- WORK REQUIRED:
Return each line of the listing below verbatim and in its original order.
── AVAILABLE RECORDS
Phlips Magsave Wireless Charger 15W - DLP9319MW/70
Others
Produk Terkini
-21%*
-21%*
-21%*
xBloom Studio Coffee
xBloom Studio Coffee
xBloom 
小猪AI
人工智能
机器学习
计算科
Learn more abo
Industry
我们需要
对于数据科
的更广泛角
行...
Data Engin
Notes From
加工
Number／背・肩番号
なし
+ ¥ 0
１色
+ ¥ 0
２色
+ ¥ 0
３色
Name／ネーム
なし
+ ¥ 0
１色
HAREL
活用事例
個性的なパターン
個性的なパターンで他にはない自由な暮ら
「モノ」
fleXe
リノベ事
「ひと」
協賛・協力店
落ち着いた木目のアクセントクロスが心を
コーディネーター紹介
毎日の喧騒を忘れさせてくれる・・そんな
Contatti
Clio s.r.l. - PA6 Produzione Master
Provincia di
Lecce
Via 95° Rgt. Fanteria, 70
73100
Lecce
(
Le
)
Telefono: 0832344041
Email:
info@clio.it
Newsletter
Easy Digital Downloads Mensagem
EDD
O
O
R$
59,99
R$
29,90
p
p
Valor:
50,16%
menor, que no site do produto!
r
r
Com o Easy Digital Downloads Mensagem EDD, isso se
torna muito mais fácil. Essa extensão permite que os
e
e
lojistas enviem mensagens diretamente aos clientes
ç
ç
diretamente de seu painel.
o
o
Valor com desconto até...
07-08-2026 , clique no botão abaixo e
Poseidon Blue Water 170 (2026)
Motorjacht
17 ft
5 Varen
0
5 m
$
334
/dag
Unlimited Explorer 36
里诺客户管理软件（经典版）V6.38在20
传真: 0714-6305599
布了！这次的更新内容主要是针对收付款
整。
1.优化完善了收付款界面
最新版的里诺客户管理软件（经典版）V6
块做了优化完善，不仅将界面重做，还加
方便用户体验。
────
- REPLY:
Phlips Magsave Wireless Charger 15W - DLP9319MW/70
Others
Produk Terkini
-21%*
-21%*
-21%*
xBloom Studio Coffee
xBloom Studio Coffee
xBloom 
小猪AI
人工智能
机器学习
计算科
Learn more abo
Industry
我们需要
对于数据科
的更广泛角
行...
Data Engin
Notes From
加工
Number／背・肩番号
なし
+ ¥ 0
１色
+ ¥ 0
２色
+ ¥ 0
３色
Name／ネーム
なし
+ ¥ 0
１色
HAREL
活用事例
個性的なパターン
個性的なパターンで他にはない自由な暮ら
「モノ」
fleXe
リノベ事
「ひと」
協賛・協力店
落ち着いた木目のアクセントクロスが心を
コーディネーター紹介
毎日の喧騒を忘れさせてくれる・・そんな
Contatti
Clio s.r.l. - PA6 Produzione Master
Provincia di
Lecce
Via 95° Rgt. Fanteria, 70
73100
Lecce
(
Le
)
Telefono: 0832344041
Email:
info@clio.it
Newsletter
Easy Digital Downloads Mensagem
EDD
O
O
R$
59,99
R$
29,90
p
p
Valor:
50,16%
menor, que no site do produto!
r
r
Com o Easy Digital Downloads Mensagem EDD, isso se
torna muito mais fácil. Essa extensão permite que os
e
e
lojistas enviem mensagens diretamente aos clientes
ç
ç
diretamente de seu painel.
o
o
Valor com desconto até...
07-08-2026 , clique no botão abaixo e
Poseidon Blue Water 170 (2026)
Motorjacht
17 ft
5 Varen
0
5 m
$
334
/dag
Unlimited Explorer 36
里诺客户管理软件（经典版）V6.38在20
传真: 0714-6305599
布了！这次的更新内容主要是针对收付款
整。
1.优化完善了收付款界面
最新版的里诺客户管理软件（经典版）V6
块做了优化完善，不仅将界面重做，还加
方便用户体验。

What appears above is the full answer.